Bill,
I understand the point you are trying to make. However, your use of the word "greedy" is simply your opinion.
Are these people being foolish? Do they lack business sense? Absolutely. But your assertion that people should hold yard sales, etc, just to "practically giving it away just to receive a good feeling of seeing another person or family get something that makes the buyers' life better" is your opinion and I would argue that most people do not agree with this. It is still their stuff and what they choose to do with it is strictly their business.
No, that's not my sole point of view. Nobody I know sets up a garage sale to give it all away. An item here or there is sold at a lower price or put in a "free" box is the usual way, while the rest of the things are priced with common sense in mind.

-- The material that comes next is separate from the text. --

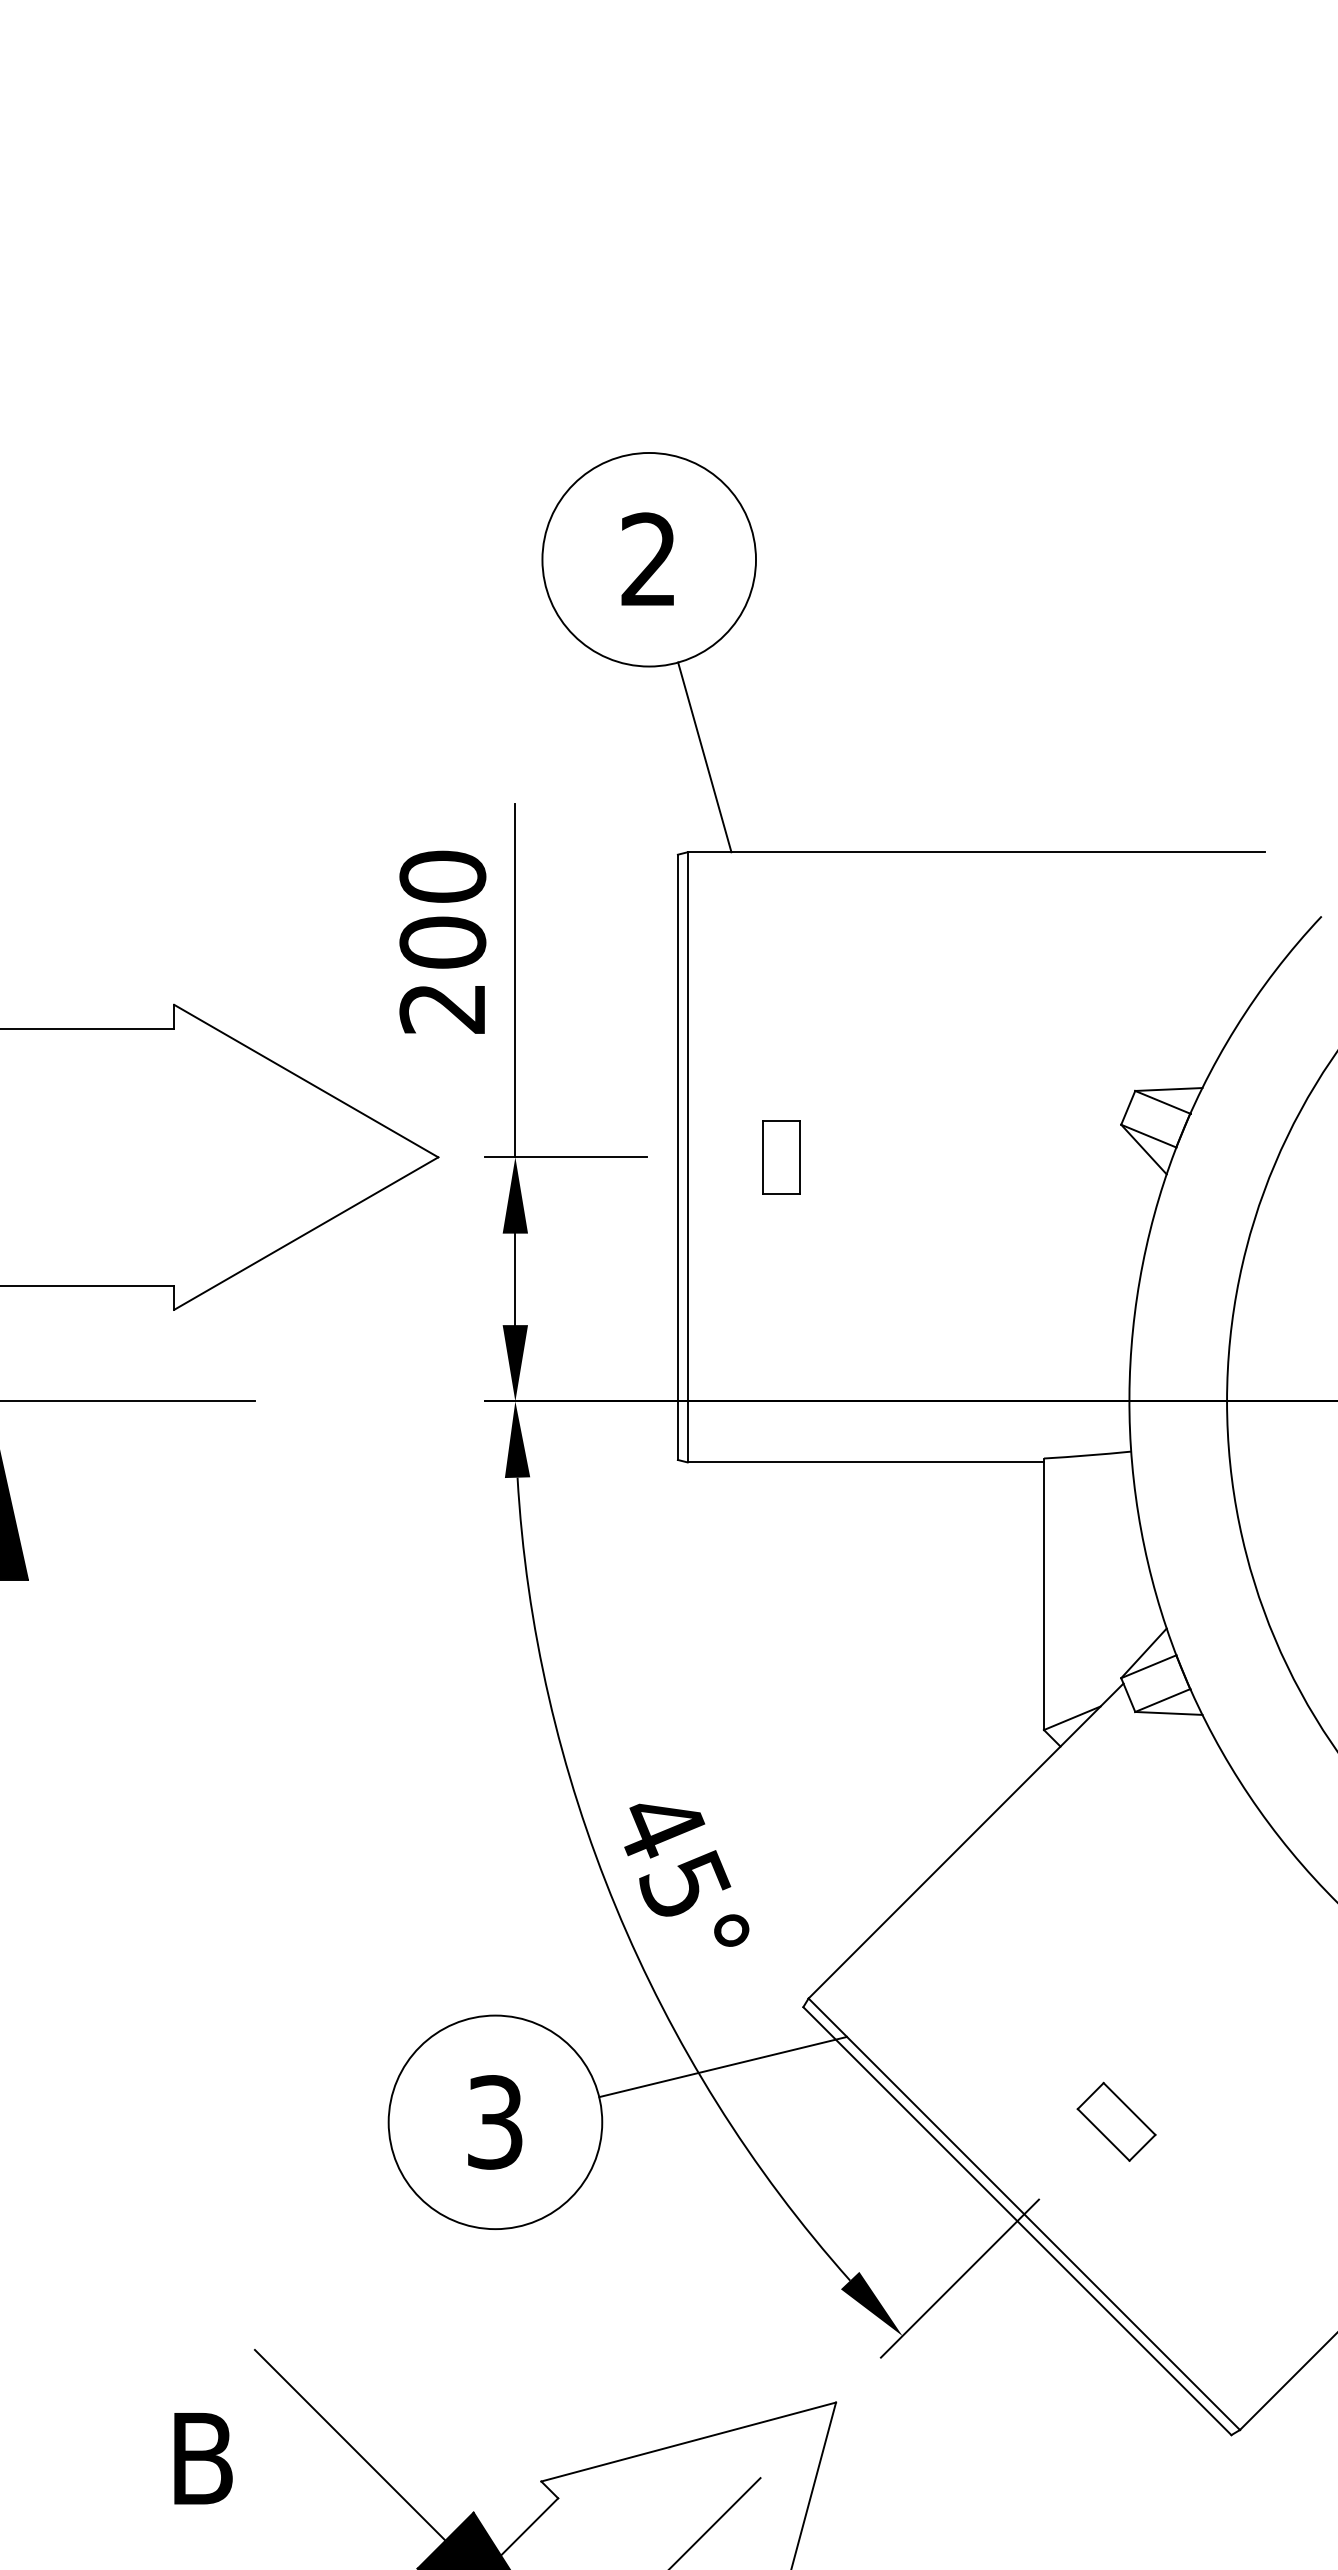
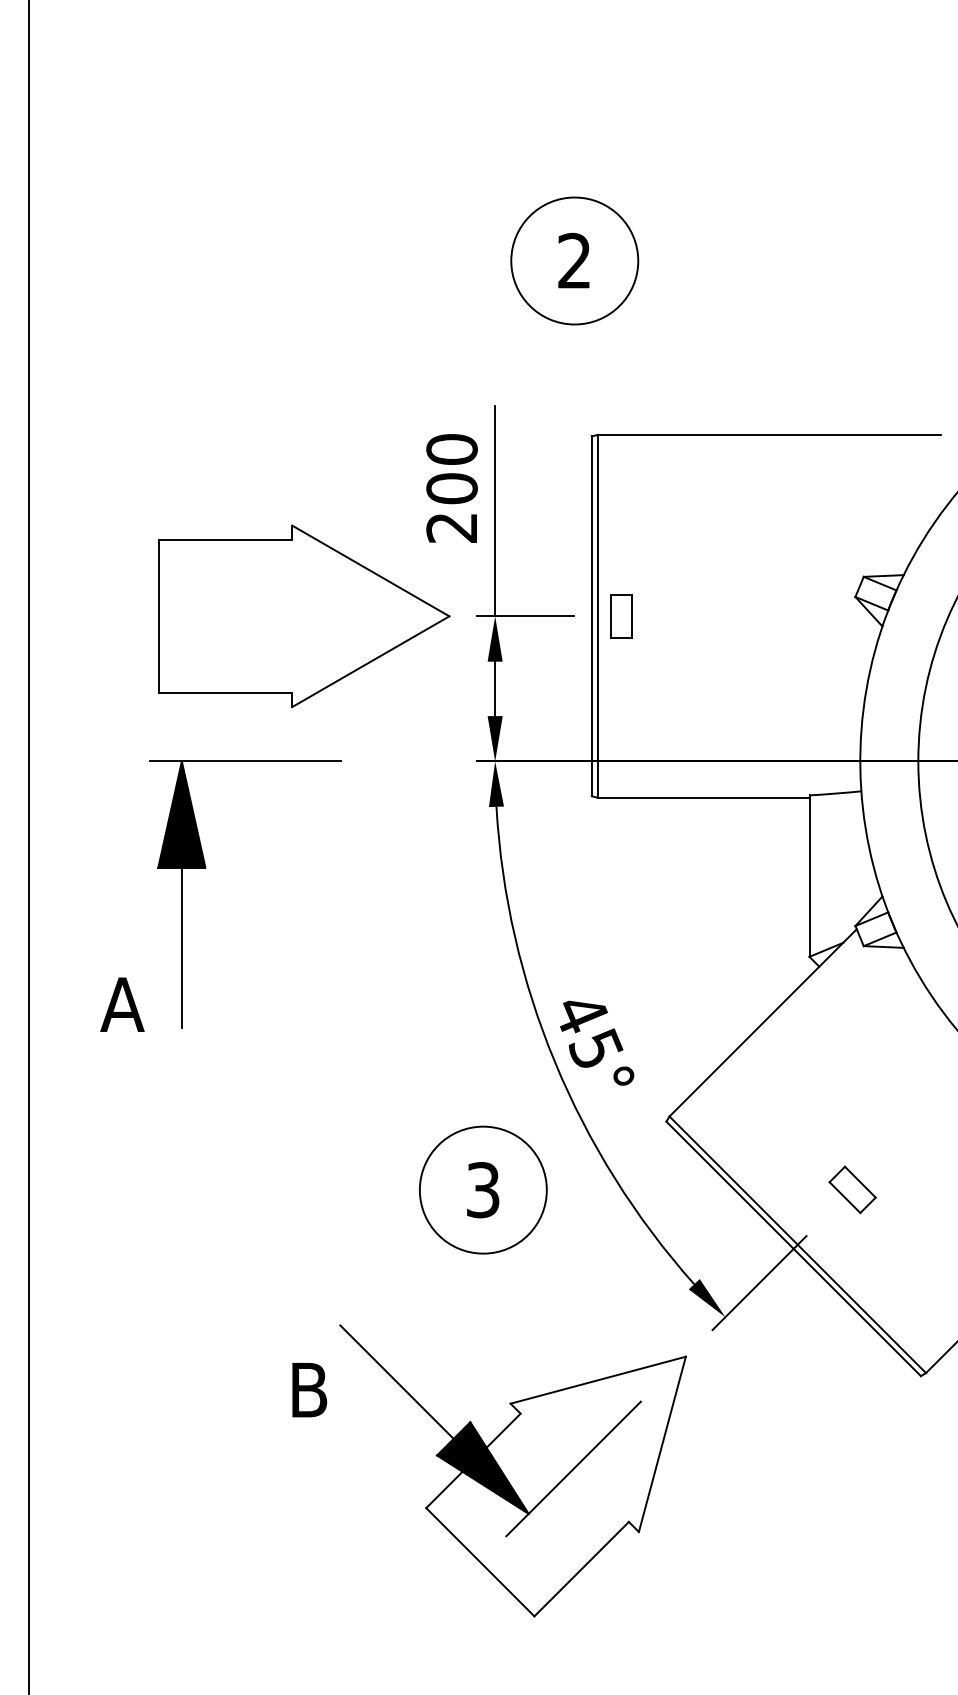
line: (704, 757) -> (607, 378), removed
part: (781, 1157) -> (621, 616), moved
line: (722, 2067) -> (618, 1157), removed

As an after thought, let me share what happened at our garage sale, last June. It was near noon on the first day and things began to slow down. A fellow in his mid-forty's walked up to where my wife had a table of costume jewelry. He said he was looking for a necklace with a large cross, "a really big cross that will show up" while he pulled out his business card showing his name with large letters on the phase that followed:
"Elvis Impersonator"... Both my wife and I are retired from 30 years in public education, and we laughed
with this guy as he spoke of his "other job". My wife found a large cross on short chain as the fellow talked. He said he goes to garage sales in this area of the county while his wife is going through her weekly routine at the Kidney Dialysis Center. So, yes, you can bet that under the combinations of circumstances, he was given more attention, a good deal on a longer chain cross necklace, and we came away with some understanding of what "our stuff" meant in his world....
I'm talking about the upper income husband/wife that have a 3,000-5000 sq. ft. brick/stone house with a yard that "somebody else" keeps mown and trimmed, at least one or two foreign brand luxury cars, and most likely an upper level American made convertible or two-seater sports car blocking the driveway entrance, with a large inboard ski rig parked in the back, and an attitude that
"I don't want this stuff anymore, but I want almost all of what I paid for it." I don't think "business" savvy has much to do with it; they display an attitude of "Me and Mine" is all I care about. That's the self-centered and greedy attitude & behavior I'm talking about.
Those, thankfully few, yard and garage sales are the ones I look around at, politely say "Thank You", and swiftly walk away from....
le
aving them to their business and glad,
in my opinion, I'm not like them. I guess I'm a lot like the old saying by Will Rogers,
"I'd rather be the guy that bought the Brooklyn Bridge than the one that sold it."